Fauchet legte den Bericht aus der Hand und dachte einen Moment lang nach. War Lehigh der richtige Name der beiden Männer? Mit an Sicherheit grenzender Wahrscheinlichkeit wären sie unter falschem Namen gereist. Es sah nicht so aus, dass Sweetser irgendwelche Nummernschilder überprüft hatte – was nicht überraschend war, da man ja von Selbstmord ausging. Aber sicherlich würde sich in irgendeiner Datenbank ein Eintrag finden, irgendwo, wer elf Jahre zuvor als Halter eines Fahrzeugs mit diesem Nummernschild eingetragen war.
Sie griff nach Pendergasts Visitenkarte und wählte seine Handynummer. Dann hielt sie inne und legte das Telefon aus der Hand. Sie sollte nicht vorschnell handeln. Schließlich waren diese potenziellen Hinweise faszinierend, aber sie waren auch bloß das: potenzielle Hinweise. Wenn sie auf eigene Faust handelte, sollte sie zumindest so vorgehen, wie Pendergast es tun würde: sich beide Akten genau ansehen, alles bis aufs i-Tüpfelchen genau überprüfen. Schließlich würde die Polizei in Miami, der es oblag, derartige Dinge zu untersuchen, wissen wollen, wonach sie suchen musste.
Aber wäre es nicht wundervoll, dachte sie, wenn sie Pendergast die Identität von Brokenhearts auf dem Silbertablett servieren könnte … einfach so?
Sie legte die Winters-Akte beiseite und wandte sich der Fächermappe mit der Aufschrift JASMINE ORIOL zu.
40
Ich nehme an, die Chancen stehen gar nicht schlecht, dass wir hier draußen erschossen werden«, sagte Coldmoon mit freudlosem Lächeln, als sie an einem schrabbeligen Trailer mit fünf ausgeschlachteten Pkws davor vorbeifuhren, der von schlaffen Palmettopalmen umgeben war. »Diese Typen würden sich die Gelegenheit, einen Shelby zu klauen, wohl kaum entgehen lassen.«
»Kann schon sein«, sagte Pendergast. Er hatte noch einmal die Vance-Akte durchgeblättert und steckte sie jetzt in die Tasche in der Beifahrertür. »Aber wenn es Sie beruhigt, würde ich wetten, dass Sie die locker abhängen.«
Als sie sich einer scharfen Kurve näherten, schaltete Coldmoon das konfiszierte Drogenmobil einen Gang herunter.

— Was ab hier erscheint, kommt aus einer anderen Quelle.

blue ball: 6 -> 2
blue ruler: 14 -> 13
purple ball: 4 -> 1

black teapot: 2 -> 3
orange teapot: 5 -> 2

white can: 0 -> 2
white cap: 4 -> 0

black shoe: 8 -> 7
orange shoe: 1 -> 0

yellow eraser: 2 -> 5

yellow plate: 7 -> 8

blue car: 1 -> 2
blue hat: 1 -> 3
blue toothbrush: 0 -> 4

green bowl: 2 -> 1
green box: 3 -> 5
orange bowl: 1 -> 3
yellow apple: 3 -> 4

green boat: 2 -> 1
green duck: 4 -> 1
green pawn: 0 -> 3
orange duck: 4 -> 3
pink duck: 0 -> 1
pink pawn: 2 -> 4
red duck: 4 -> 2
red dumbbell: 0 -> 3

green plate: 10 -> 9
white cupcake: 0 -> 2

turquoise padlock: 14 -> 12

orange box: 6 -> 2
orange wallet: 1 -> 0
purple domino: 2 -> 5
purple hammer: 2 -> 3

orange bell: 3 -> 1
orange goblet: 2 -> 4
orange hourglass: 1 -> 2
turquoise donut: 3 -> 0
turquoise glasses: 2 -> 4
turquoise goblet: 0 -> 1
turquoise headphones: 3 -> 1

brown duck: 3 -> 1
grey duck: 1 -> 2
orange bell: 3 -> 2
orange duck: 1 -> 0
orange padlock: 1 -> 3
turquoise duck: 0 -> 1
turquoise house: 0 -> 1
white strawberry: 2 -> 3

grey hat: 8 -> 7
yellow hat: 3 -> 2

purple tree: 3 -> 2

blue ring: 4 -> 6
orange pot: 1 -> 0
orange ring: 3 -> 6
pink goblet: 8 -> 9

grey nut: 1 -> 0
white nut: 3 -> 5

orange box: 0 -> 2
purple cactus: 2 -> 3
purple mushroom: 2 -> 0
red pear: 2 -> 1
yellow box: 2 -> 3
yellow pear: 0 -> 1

Hinter den getönten Scheiben huschte die Landschaft vorbei – Bestände hohen Marschgrases, Gruppen dichter Vegetation und Bäume, hin und wieder ein Trailer oder eine aufgegebene Attraktion am Straßenrand. Und immer, überall verlaufend, Kanäle mit träge fließendem braunen Wasser, darin gelegentlich ein Alligator, der sich sonnte.
Die erste halbe Stunde hatten sie sich wie üblich durch den stockenden Verkehr in Miami gequält. Aber je weiter sie nach Westen kamen, vorbei an den Pferderennbahnen und Par-drei-Golfplätzen und Trailerparks, umso mehr setzte Coldmoon alles daran, sich zu entspannen, zu vergessen, dass er ja diesen langweiligen Außeneinsatz vorgeschlagen hatte, und so hatte er die Fahrt genossen.
Der erste Abschnitt der Straße war ihm ohnehin vertraut, wegen seiner Fahrt nach Cape Coral. Und wie ihn dieser kleine Ausflug lehrte, war der Staat Florida von einer bizarren räumlichen Anordnung: Millionen von Menschen drängte es an die Küste wie Ameisen, und in der Mitte nichts als Seen, Orangenhaine, Viehranches und natürlich Sümpfe.